Es musste erst die Sonne untergehen, bis der Hamburger Lichtkünstler Michael Batz das Hanseatische Oberlandesgericht illuminieren konnte. Der Künstler, der sonst gern die Farbe Blau für den Hafen nutzt, wählte diesmal mit beginnender Dunkelheit strahlendes Grün. Mit der Aktion setzten Batz und die Hansestadt am vergangenen Sonnabend ein ganz besonderes Zeichen: Gemeinsam mit 154 anderen deutschen Städten engagiert sich Hamburg für die Abschaffung der Todesstrafe in der ganzen Welt. Sie wird noch in 58 Staaten praktiziert, darunter in Weißrussland, China und den USA. "Hamburg", betont Justizsenatorin Jana Schiedek (SPD), "tritt nachdrücklich für die weltweite Abschaffung der Todesstrafe ein. Deshalb engagieren wir uns mit 1600 Städten auf der ganzen Welt im Aktionsbündnis "Städte für das Leben'."
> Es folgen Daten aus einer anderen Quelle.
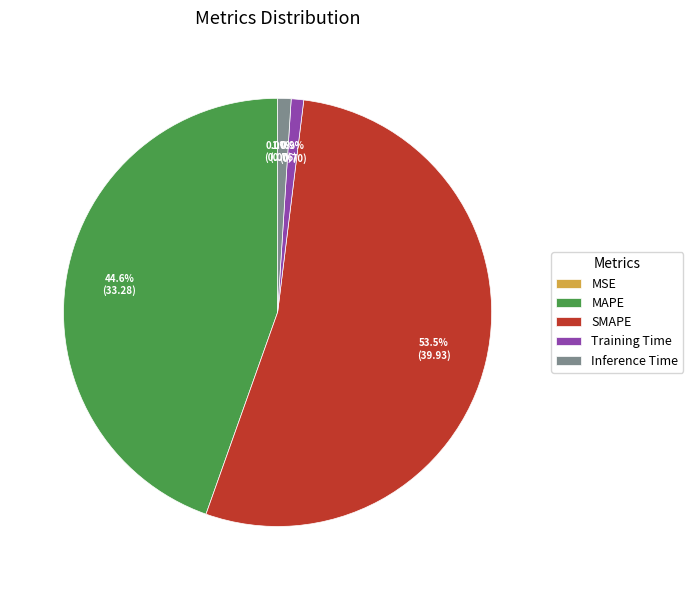

Which category has the biggest portion of the pie?

SMAPE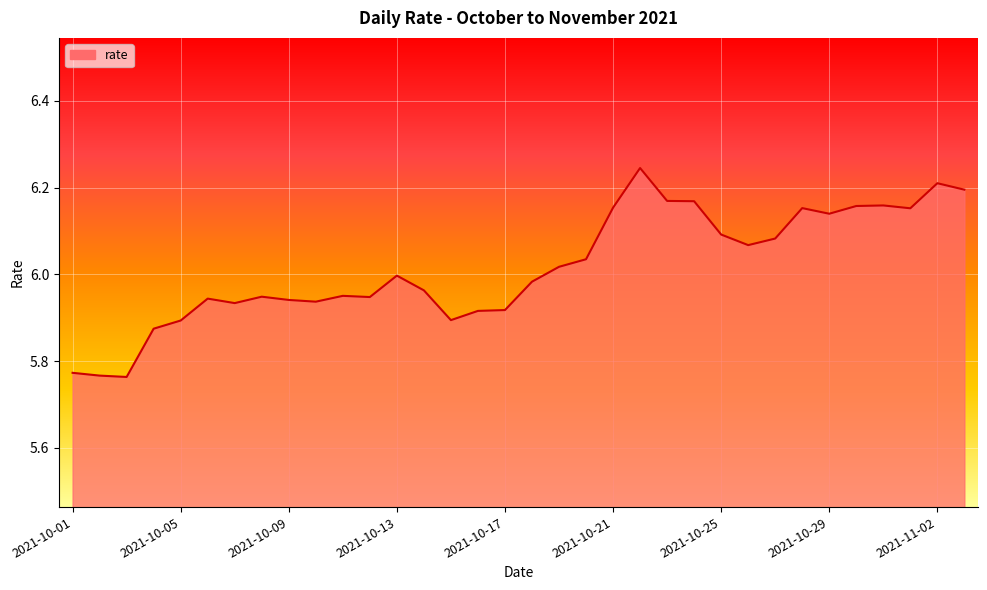

What is the difference between the maximum and minimum values?

0.5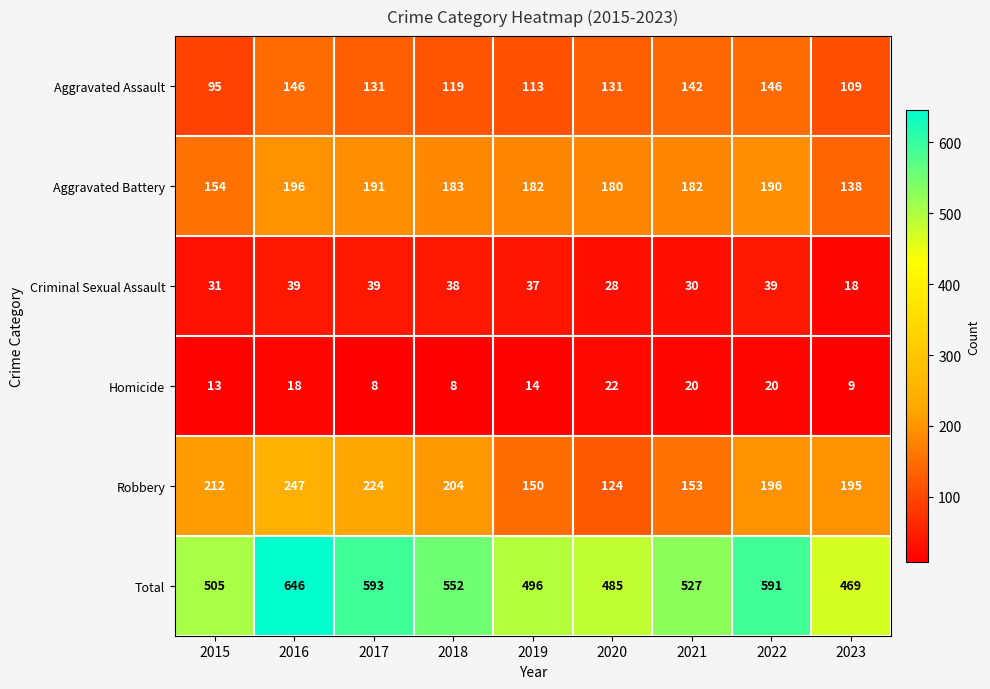

What is the average value of the Robbery series?

189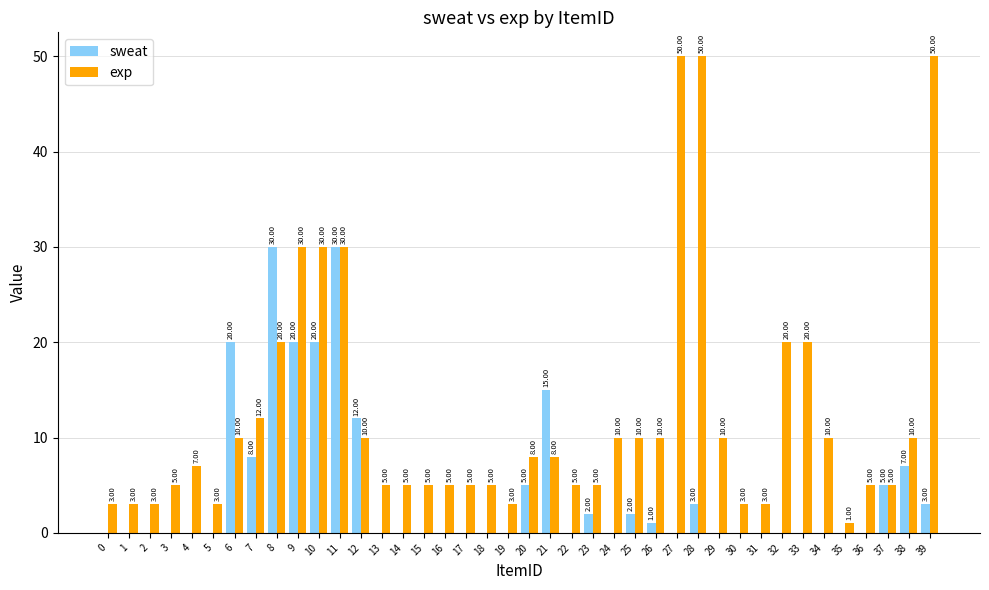

Reading left to right, list all the values displayed in this chart.

sweat: 0	0	0	0	0	0	20	8	30	20	20	30	12	0	0	0	0	0	0	0	5	15	0	2	0	2	1	0	3	0	0	0	0	0	0	0	0	5	7	3
exp: 3	3	3	5	7	3	10	12	20	30	30	30	10	5	5	5	5	5	5	3	8	8	5	5	10	10	10	50	50	10	3	3	20	20	10	1	5	5	10	50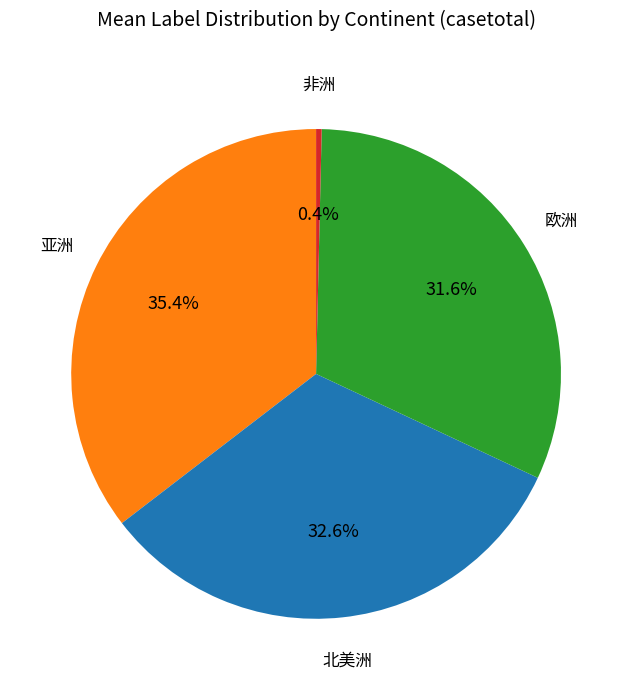

Does 亚洲 represent more than half of the total?

No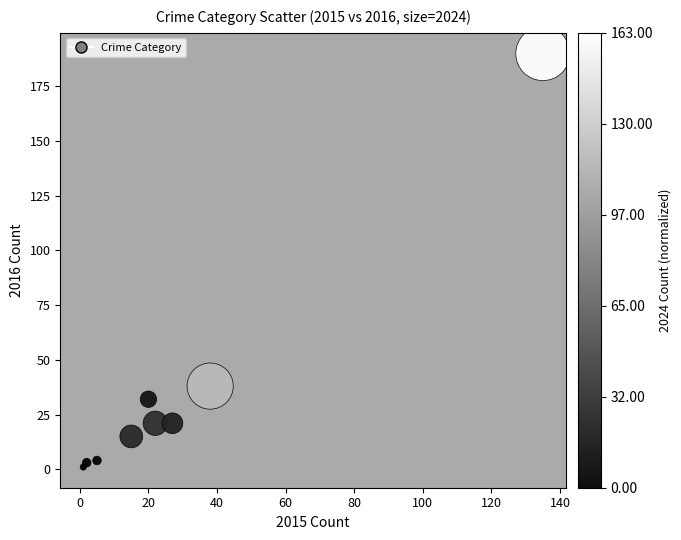

What Y value in the scatter plot is closest to 95?

38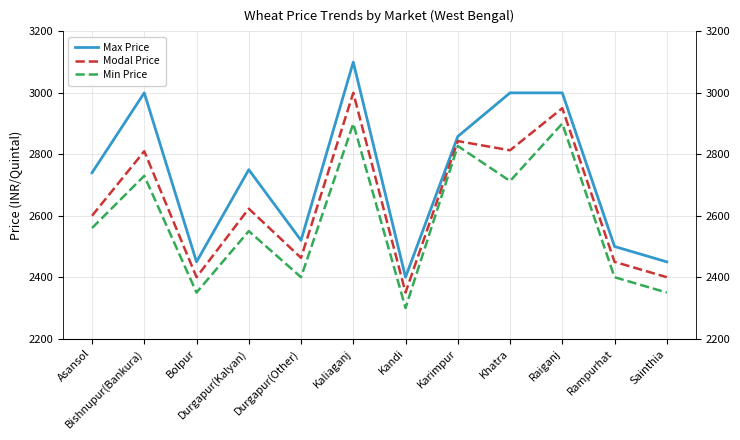

The Modal Price series shows 3000 at Kaliaganj. True or false?

True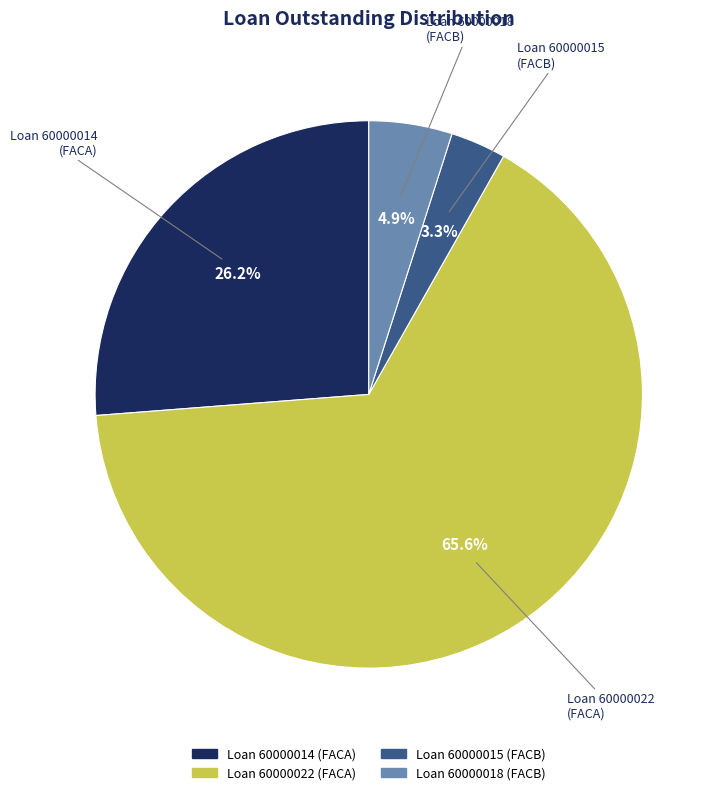

What percentage is NOT represented by Loan 60000022 (FACA)?

34.4%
Derweil saß der norddeutsche Heimatforscher Matthias Blazek im Intercity auf dem Weg zu einem Fachkongress. Der Historiker und Publizist aus dem niedersächsischen Adelheidsdorf gilt aus Experte für das Thema Todesstrafe in Deutschland. So humanitär die Justiz mit den Tätern von Kapitelverbrechen im demokratischen Rechtsstaat umgeht - es war in der Geschichte nicht immer so. Keiner weiß es besser als Blazek, der sich seit vielen Jahren mit der Kriminalgerichtsbarkeit in Norddeutschland befasst und 2012 das Buch "Seeräuberei, Mord und Sühne - Eine 700-jährige Geschichte der Todesstrafe in Hamburg 1292-1949" (ibidem Verlag) publiziert hat. "Bis zum Jahr 1949", sagt er, "wurde auch in der Hansestadt die Todesstrafe vollzogen." Zuletzt seien zwei Raubmörder von der Militärregierung mit dem Fallbeil hingerichtet worden. Erst mit dem Grundgesetz der Bundesrepublik, Art. 102, wurde die Todesstrafe abgeschafft.
Blazek schätzt, dass in der Hansestadt bis 1949 "weit über tausend Hinrichtungen" vollzogen wurden - mit Rad, Schwert, Feuer und Fallbeil. Allein zwischen 1444 und 1581 wurden 40 Frauen wegen Hexerei und Zauberei zum Tode verurteilt und auf dem Scheiterhaufen verbrannt. "Eine hamburgische Besonderheit war freilich die Praxis beim Umgang mit Seeräubern." Dazu gehörten die Vitalienbrüder Klaus Störtebeker und Gödeke Michels, die wie andere Seeräuber enthauptet wurden. Allein auf dem Grasbrook, wo heute das Cruise Terminal steht, verloren 428 Seeräuber ihr Leben, betont Blazek. Von 1400 bis in das 17. Jahrhundert befand sich auf diesem Gebiet die zentrale Richtstätte der Hansestadt, die ihrem Namen als "Bändigerin der Seeräuber" alle Ehre machte. Seit der Erklärung von Kaiser Karl IV. vom 14. Oktober 1359 sah sich die Hafenstadt ermächtigt, die Elbe mit Androhung der Todesstrafe vor Piraten zu schützen.
Mit blutigen Folgen, wie es in einer Novelle aus dem Jahr 1852 heißt: "Die Elbe glich einem Blutstrome, Blut klebte an allen Masten und Segeln, Blut an allen Waarenballen und Tonnen, und als ich zum großen Grasbrook kam, war es mir als triefe die ganze Insel von Blut, wie ein Rabenstein." Zur Abschreckung wurden die Köpfe auf Pfähle gesteckt. Die Justizfälle, berichtet Heimatforscher Matthias Blazek, seien im Staatsarchiv gut belegt. "Generell kann die Quellenlage zum Einsatz der Todesstrafe in Hamburg als gut bewertet werden."